── Exercise input

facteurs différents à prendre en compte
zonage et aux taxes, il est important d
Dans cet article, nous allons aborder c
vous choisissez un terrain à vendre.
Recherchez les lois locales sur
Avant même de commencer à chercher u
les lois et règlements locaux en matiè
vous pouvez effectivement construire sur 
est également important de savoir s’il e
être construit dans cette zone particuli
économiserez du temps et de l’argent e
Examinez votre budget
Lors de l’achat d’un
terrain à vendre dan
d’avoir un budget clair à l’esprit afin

────

Your goal> Return, without any change, only the lines from the one containing "les lois et règlements locaux en matiè" through the last line of the entries above.

Answer to the exercise>
les lois et règlements locaux en matiè
vous pouvez effectivement construire sur 
est également important de savoir s’il e
être construit dans cette zone particuli
économiserez du temps et de l’argent e
Examinez votre budget
Lors de l’achat d’un
terrain à vendre dan
d’avoir un budget clair à l’esprit afin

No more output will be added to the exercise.